In that moment, the disciples didn’t have a clue.

They had no idea what was to come.

Jesus says, I’m leaving you.

But I will not abandon you.

The Spirit will be here.

In Christ, our courage …

In Christ, our hope.

Especially so these days … when hatred plays its ugly hand at every turn of the clock … politicians and preachers proclaim “replacement” propaganda – “the replacement of the white race” – and hatred of immigrants, people from the Middle East, people from south of the border, people of color, people from Asia … and always the Jews, of course.

Irresponsible politicians, careless preachers, shout their malicious ideas of race and color, as if such could ever be God’s truth … but it’s not God’s truth… it’s the Devil’s lies … a script from hell – hell thrives on fear, hell loves hatred; hell despises the truth … hell lives on death.

I ask you: Was Jesus oblivious to the times in which he lived?

Was Jesus a recluse in the wilderness, a hermit on the mountain?

Jesus knew full-well the oppressive powers of Rome … the countryside punctuated with crosses … everywhere, betrayal, suspicion, high prices, food shortages, and too much religion, religion run amok … a land seething with unrest and fear.

Jesus lived in the midst of it all – when the time came, he journeyed to Jerusalem, the eye of the storm – where Pilate presided, and religion ruled. The Sermon on the Mt. is deeply spiritual, and powerfully political – the Sermon on the Mt. addresses the lies and deceptions of the day, the temptations to hatred and power.

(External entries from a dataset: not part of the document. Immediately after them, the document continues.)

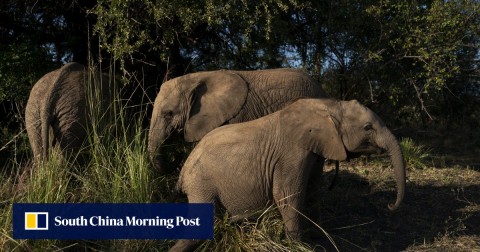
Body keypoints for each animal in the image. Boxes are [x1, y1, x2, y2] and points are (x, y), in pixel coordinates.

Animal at [171, 97, 406, 251]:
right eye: (367, 127)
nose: (390, 206)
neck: (329, 106)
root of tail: (183, 173)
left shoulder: (315, 152)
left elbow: (312, 190)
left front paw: (317, 236)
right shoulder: (292, 153)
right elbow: (287, 195)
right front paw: (300, 246)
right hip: (201, 181)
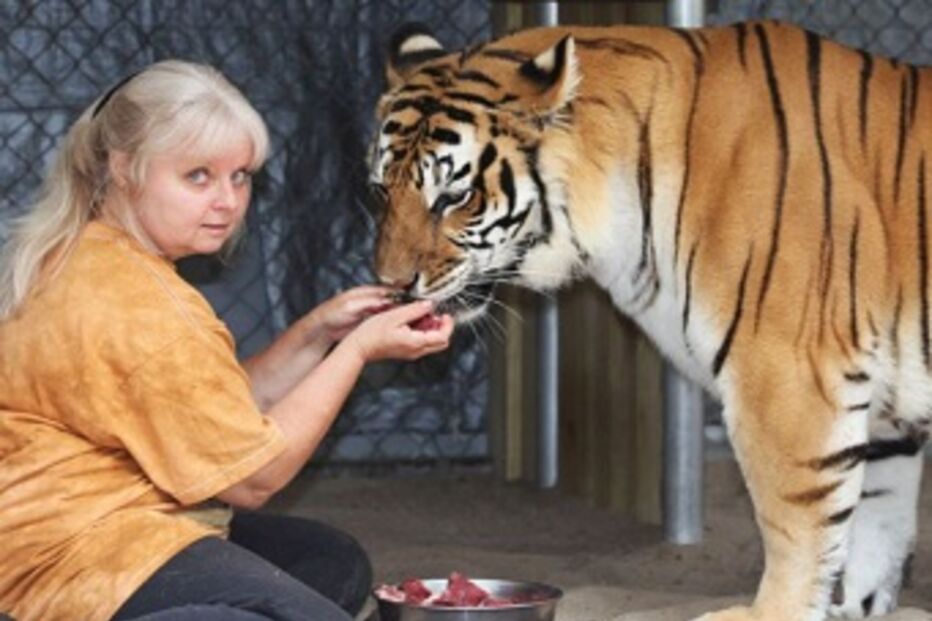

Jesus offers peace, the antidote to fear … because bad decisions are made when we’re afraid … fear destroys our ability to think … fear twists love into useless shreds …

Nowhere does Jesus suggest any of this to be easy; it’s hard to live the Christ-Way – then or now, for Jesus, or for us.

But it’s the only way to survive, the only way to make some sense of our times, the only way to cross the river.

Here, this morning, we do what God’s People have always done in difficult times: we turn to God … seek God’s counsel … pray for the Holy Spirit … seek the gift of courage: the courage to keep on keepin’ on … inventing, innovating, dreaming and daring.

Emily Bronté wrote:

No coward soul is mine,

No trembler in the world’s storm-troubled sphere:

I see Heaven’s glories shine,

And faith shines equal, arming me from fear.

A little child on the beach watched the sun sink into the sea … she asked her mother and father, with a tremor in her voice, “Will the sun come back?

Her mother said to her, “Early tomorrow morning, we’re going to the mountains, and we’ll watch the sun come back.”

Leo Buscaglia tells the story of his mother’s “misery dinner” …

It was the night after his father came home and said it looked as if he would have to go into bankruptcy, because his business partner had left town with all the money.

His mother went out and sold some jewelry to buy food for a feast. Some of the family scolded her for it. But she told them: ”the time for joy is now, when we need it most, not next week.” Her courage rallied the family.

Cowboys on a cattle drive …

The disciples in the land of doubt …

A child on the beach …

And Mama with her misery dinner.

Climb every mountain, dear friends.

Ford every stream,

Follow every rainbow,

‘Til you find your dream 

In the name of the threefold God. Hallelujah and Amen!